> _What is being asked_: Output every line below exactly, please, omitting pictures.

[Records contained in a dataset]
● ● ● ●

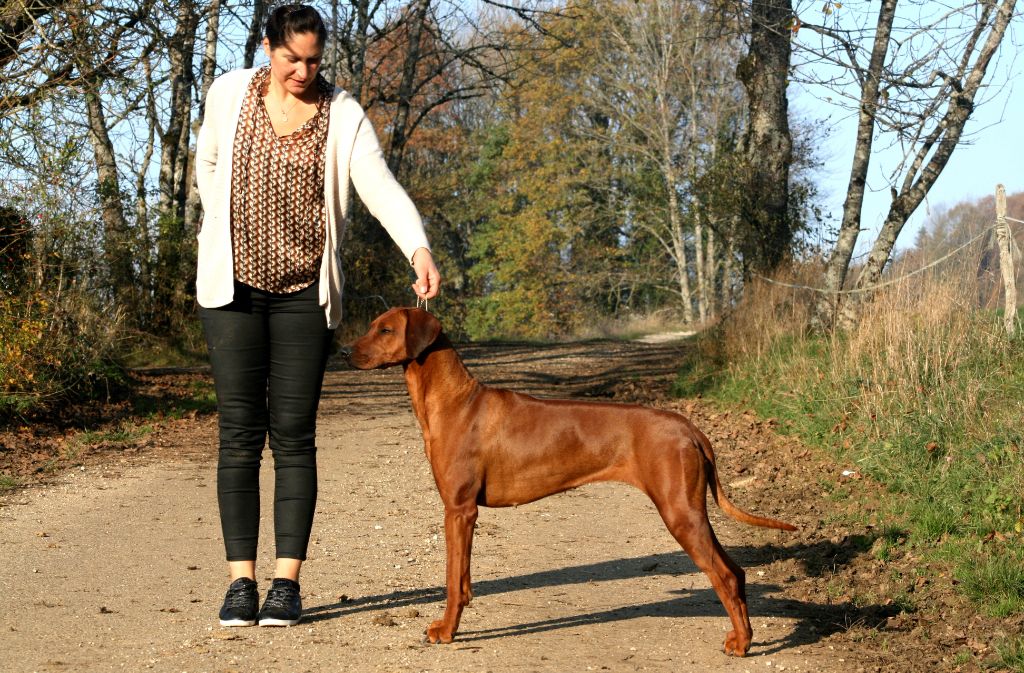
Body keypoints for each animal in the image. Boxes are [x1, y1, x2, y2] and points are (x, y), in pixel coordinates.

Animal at [348, 309, 794, 655]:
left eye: (385, 330)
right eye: (371, 326)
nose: (344, 351)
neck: (456, 400)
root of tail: (689, 427)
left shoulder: (459, 510)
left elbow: (453, 582)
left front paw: (446, 631)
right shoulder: (464, 514)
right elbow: (465, 580)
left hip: (679, 512)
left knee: (723, 575)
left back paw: (742, 643)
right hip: (690, 510)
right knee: (736, 572)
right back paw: (743, 635)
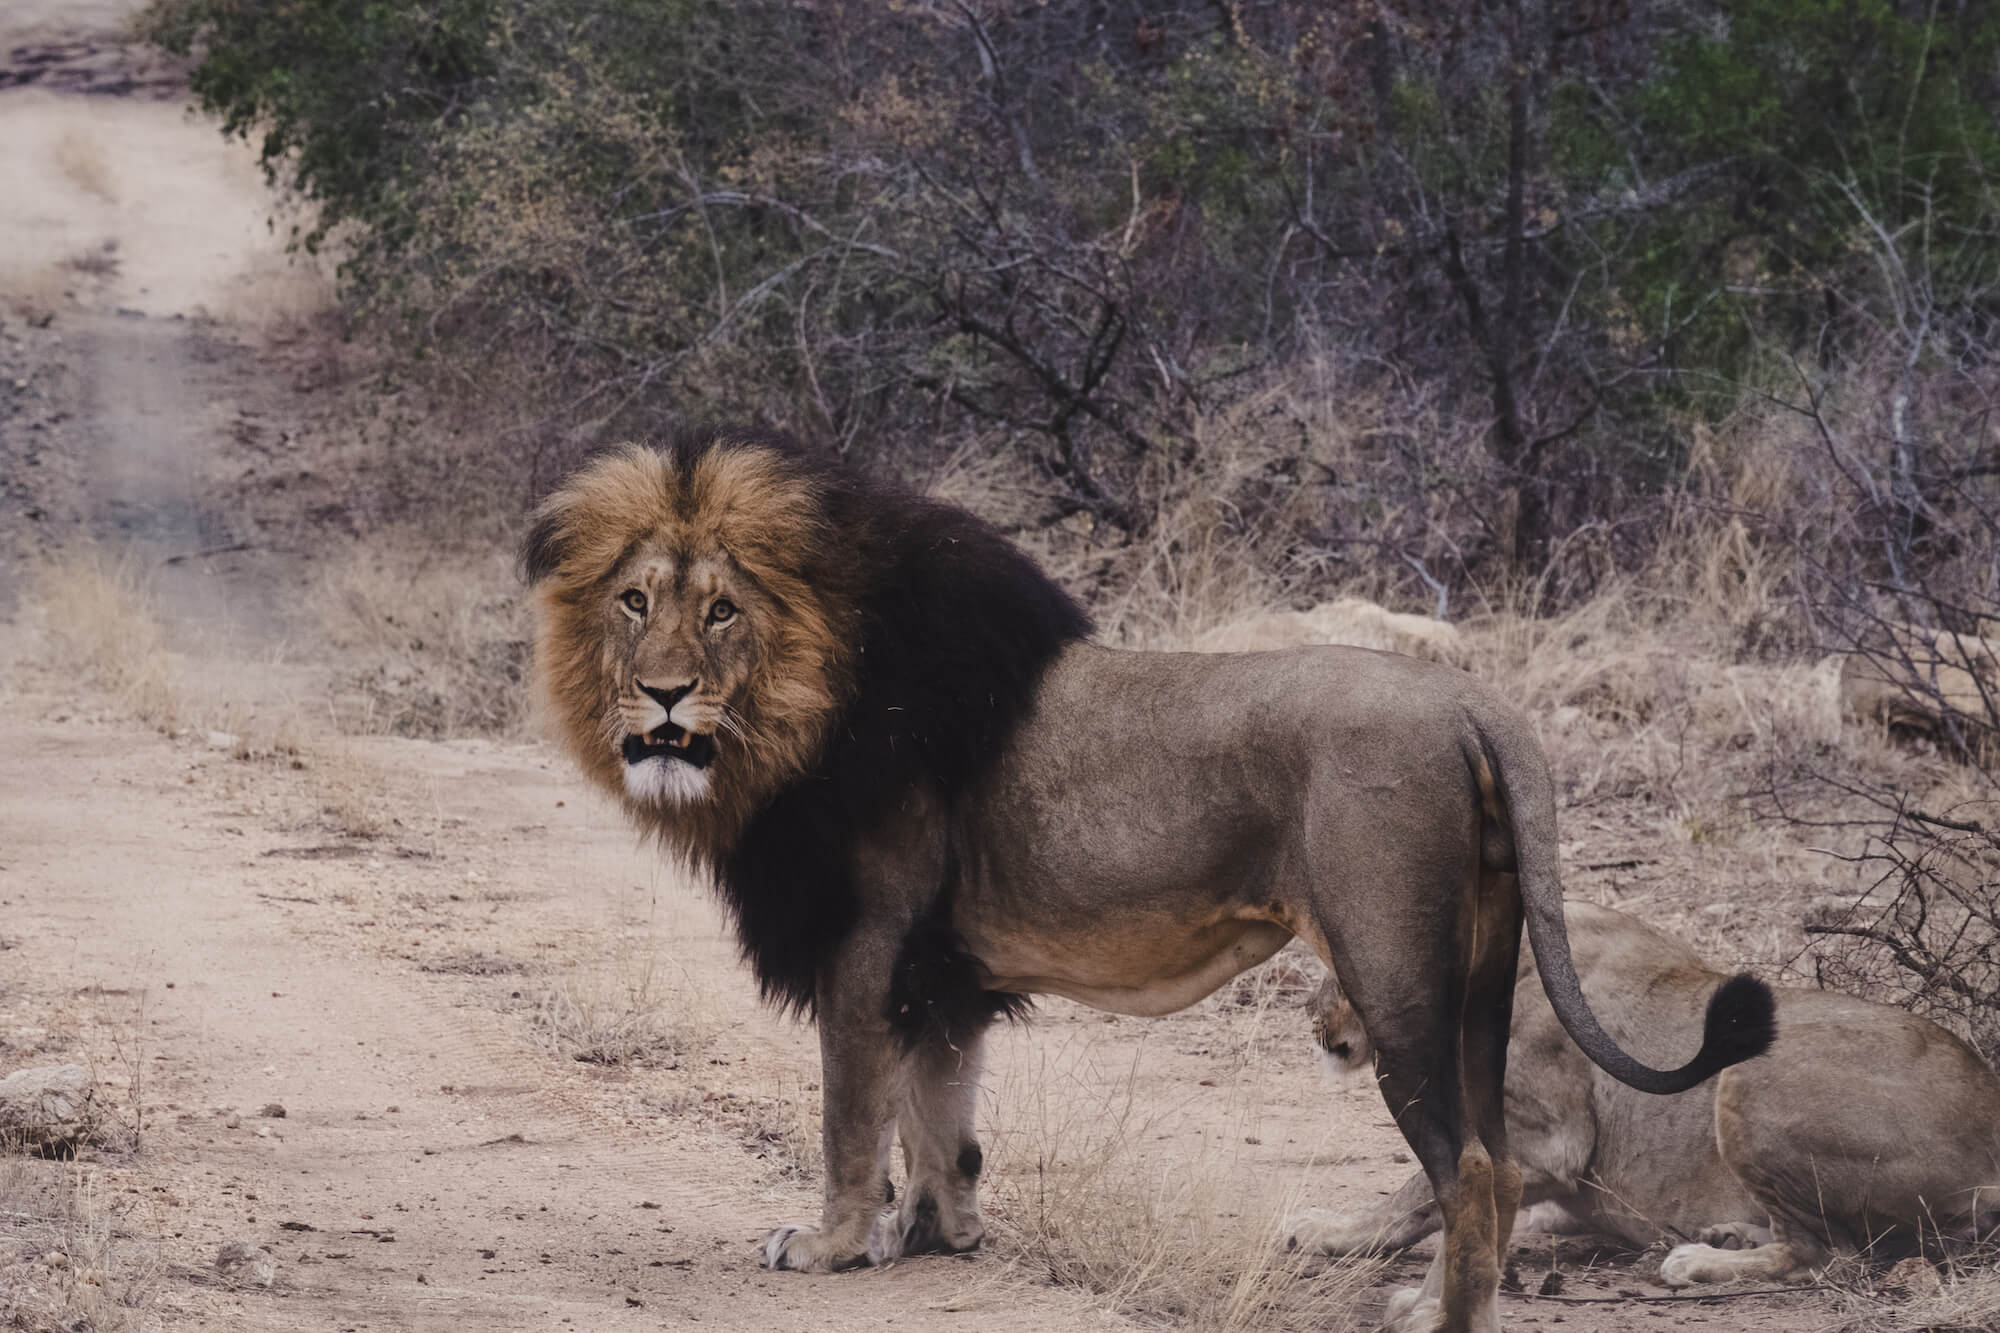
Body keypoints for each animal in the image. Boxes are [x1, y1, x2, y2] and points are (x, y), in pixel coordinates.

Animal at [1296, 896, 2000, 1280]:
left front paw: (1328, 1230)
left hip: (1748, 1074)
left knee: (1831, 1254)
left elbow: (1413, 1192)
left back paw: (1699, 1260)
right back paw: (1725, 1233)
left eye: (1335, 962)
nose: (1311, 1017)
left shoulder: (1547, 1141)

● ● ● ●

> _Expected answer_:
Body keypoints for each animal in the image. Boxes are [x1, y1, x2, y2] and points are (x, y), in pixel coordinates.

Animal at [348, 309, 794, 655]:
left eye: (385, 330)
right eye: (371, 326)
nose: (344, 351)
neck: (456, 400)
root of tail: (689, 427)
left shoulder: (459, 510)
left elbow: (453, 582)
left front paw: (446, 631)
right shoulder: (464, 514)
right elbow: (465, 580)
left hip: (679, 512)
left knee: (723, 575)
left back paw: (742, 643)
right hip: (690, 510)
right knee: (736, 572)
right back paw: (743, 635)
Body keypoints for each animal in the image. Boxes are [x1, y1, x2, y2] and points are (x, y), in pixel coordinates.

Animal at [1296, 896, 2000, 1280]:
left front paw: (1328, 1230)
left hip: (1748, 1074)
left knee: (1831, 1254)
left elbow: (1413, 1192)
left back paw: (1699, 1260)
right back paw: (1725, 1233)
left eye: (1335, 962)
nose: (1311, 1017)
left shoulder: (1547, 1141)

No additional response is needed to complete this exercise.